Noémie Goudal in the Financial Times

'Buyers can afford to take chances at this photo fair, which specialises in up-and-coming talents' By Francis Hodgson

30 September 2013 The Unseen photography fair, which had its second edition last weekend, is both a throwback and a look forward. It looks forward because invited galleries are asked to show little-known works by known artists, or works by artists who aren't known at all. That's why it is called Unseen, and the selling point is that there really are a great number of good works by artists at the outset of their careers to be seen, compared with others, and perhaps bought. Some of them will be the household names of the future; a canny buyer could shop very well.

 

Unseen is a throwback partly for the very same reason. Because the artists are not well known, viewers have to trust their eyes to make sense of the pictures before them. The kind of art buyer who checks the prices on Artnet before coming out, the kind who only buys from the great galleries of the world, would be rather lost. But as ParisPhoto and Frieze and Basel get ever more stupendously expensive, so quite suddenly a gap has appeared in the market, which Unseen exploits, to perfection

 

If you love photographs and trust your judgment even a little, you can find excellent work. There are few pictures above €10,000, and great piles of them in the range below €5,000. Buyers can afford to take chances at Unseen, and so can galleries and artists, with strong sales being reported this year. It's pretty close to how a fair should be - the most exciting in Europe.

 

Some galleries don't play the game, of course. There are some who plug the same stuff they always do, hoping for an easy notch on the sales ledger. One can hardly blame any gallery for playing it safe; it's a hard game. But those galleries who take the Unseen concept at face value and show work that really hasn't much been seen before seem to reap good rewards among the self-consciously adventurous public that attends in Amsterdam.

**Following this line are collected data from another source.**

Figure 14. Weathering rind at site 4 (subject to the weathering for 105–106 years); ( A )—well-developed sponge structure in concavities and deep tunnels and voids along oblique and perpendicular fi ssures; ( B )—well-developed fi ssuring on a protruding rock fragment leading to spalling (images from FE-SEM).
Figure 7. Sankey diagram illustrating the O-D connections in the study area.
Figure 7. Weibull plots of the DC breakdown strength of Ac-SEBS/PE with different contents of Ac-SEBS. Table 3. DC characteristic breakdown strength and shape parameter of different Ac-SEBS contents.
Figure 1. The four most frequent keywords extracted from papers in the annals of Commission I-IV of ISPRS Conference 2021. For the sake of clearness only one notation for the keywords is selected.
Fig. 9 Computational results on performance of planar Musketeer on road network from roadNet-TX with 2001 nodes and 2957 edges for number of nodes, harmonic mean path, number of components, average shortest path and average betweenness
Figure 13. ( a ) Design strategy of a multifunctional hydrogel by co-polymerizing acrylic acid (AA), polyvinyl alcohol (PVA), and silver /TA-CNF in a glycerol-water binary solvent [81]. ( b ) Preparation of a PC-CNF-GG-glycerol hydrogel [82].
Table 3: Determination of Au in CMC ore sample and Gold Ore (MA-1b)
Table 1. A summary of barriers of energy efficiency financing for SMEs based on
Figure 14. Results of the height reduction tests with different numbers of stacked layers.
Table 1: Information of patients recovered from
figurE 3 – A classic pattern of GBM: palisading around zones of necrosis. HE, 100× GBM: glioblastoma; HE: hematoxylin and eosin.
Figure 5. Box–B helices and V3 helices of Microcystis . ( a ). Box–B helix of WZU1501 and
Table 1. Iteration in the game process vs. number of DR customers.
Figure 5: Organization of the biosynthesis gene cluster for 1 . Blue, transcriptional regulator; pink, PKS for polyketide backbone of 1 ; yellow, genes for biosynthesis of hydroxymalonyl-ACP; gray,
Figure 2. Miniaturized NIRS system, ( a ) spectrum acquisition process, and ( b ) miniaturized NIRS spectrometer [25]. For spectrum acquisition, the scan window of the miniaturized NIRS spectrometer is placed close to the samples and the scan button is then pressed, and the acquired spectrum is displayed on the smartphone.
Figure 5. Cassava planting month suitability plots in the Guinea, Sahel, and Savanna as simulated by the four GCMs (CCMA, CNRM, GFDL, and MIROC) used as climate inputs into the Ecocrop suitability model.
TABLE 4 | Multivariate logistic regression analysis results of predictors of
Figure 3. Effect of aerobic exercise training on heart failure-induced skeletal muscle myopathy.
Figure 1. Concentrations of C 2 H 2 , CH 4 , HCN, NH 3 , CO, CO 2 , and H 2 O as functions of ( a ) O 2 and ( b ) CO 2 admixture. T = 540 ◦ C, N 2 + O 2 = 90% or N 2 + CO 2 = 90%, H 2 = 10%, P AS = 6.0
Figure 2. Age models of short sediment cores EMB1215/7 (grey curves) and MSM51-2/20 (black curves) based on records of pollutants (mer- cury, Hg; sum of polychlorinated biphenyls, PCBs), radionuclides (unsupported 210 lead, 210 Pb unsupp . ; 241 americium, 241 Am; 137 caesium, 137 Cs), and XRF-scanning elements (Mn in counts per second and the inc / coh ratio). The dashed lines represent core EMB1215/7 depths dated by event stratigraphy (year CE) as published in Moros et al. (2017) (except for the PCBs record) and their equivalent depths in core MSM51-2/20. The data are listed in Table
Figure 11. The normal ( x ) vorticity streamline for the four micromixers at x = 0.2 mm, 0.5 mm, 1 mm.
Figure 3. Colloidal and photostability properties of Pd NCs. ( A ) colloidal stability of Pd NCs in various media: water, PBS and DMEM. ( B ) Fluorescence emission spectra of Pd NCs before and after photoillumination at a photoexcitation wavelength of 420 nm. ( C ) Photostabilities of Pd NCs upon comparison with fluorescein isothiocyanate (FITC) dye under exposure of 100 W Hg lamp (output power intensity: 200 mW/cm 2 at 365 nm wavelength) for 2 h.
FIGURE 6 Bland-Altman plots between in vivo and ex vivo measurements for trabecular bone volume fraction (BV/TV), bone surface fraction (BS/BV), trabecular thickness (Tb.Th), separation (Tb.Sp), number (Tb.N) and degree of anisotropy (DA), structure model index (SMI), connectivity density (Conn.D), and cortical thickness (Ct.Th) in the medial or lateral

Here, almost at random, are a few things (there were many others) I was glad to see. The distinguished Finnish photographer and video maker Santeri Tuori is hardly unseen. But the Taik Persons Gallery showed works from his Sky series. These could easily be dull; they are just skies. But they are made by superimposing digitally a large number of views one upon another until the skies have a density that is almost lifelike. They are not merely romantic skies - although everybody who sees them says that. They are lovely renderings, thick with rich flavours of air and vapour and light.

 

I liked an elegant view of a junk yard for cars in Wyoming by Ronan Guillou, showing at the NextLevel gallery. This is what Unseen is like: from the sublime to the scrap heap. Viewers needed to be on their toes. Dan Dubowitz showed well last year and was here again. I knew him as an architectural photographer, particularly of ruins. His striking side-on view of a pile of invoices at the Mirko Mayer Gallery was Unseen to me.

 

Aperture showed some simple views by Jason Evans upon which he had physically stuck coloured circular labels; the trick was reminiscent of Walid Raad and a number of others, but still brilliantly effective in keeping the mind engaged in each picture. Some oddly distorted nudes at the Seelevel Gallery by Koen Hauser managed the same thing: black and white figure studies distorted just enough by computer to make each figure a solid art-historical reference to something we knew - Giacometti a bit, Henry Moore and so on.

Sascha Weidner (Conrads Gallery) has produced a number of terrifying series, including one of a wood in Japan that people frequent when they're planning to kill themselves. Here a clever study in Kyoto showed a figure hunched in an aluminium survival blanket looking out over the city, as though the whole of Japan were a disaster area.

 

It's hard to draw conclusions from this wild plethora, beyond it being very good for the eye to see so much variety. Few galleries had uniformly excellent displays; fewer had uniformly bad. That's a good sign. The non-specialist British photographic gallery Edel Assanti did very well, showing a number of well-chosen things, not exactly unknown, but certainly brought together from a wide range and with careful enthusiasm. Noemie Goudal is among their artists, showing man-made structures forcibly crammed into the natural environment.

 

30 September 2013 Another UK gallery, Michael Hoppen, showed a wonderful series of portraits by Alberto Villar. Unappetising-sounding constructions of compost and worse, they add up to genuinely exciting deconstructed portraits, or portraits of what might happen inside a head. They're not too big, either. At last, we can see that the tide of gigantism which swept photography is receding. Much of this year's edition consisted of apartment-sized pieces: you don't need a white space the size of a factory to own them. You just need an eye, a bit of courage, and a wall.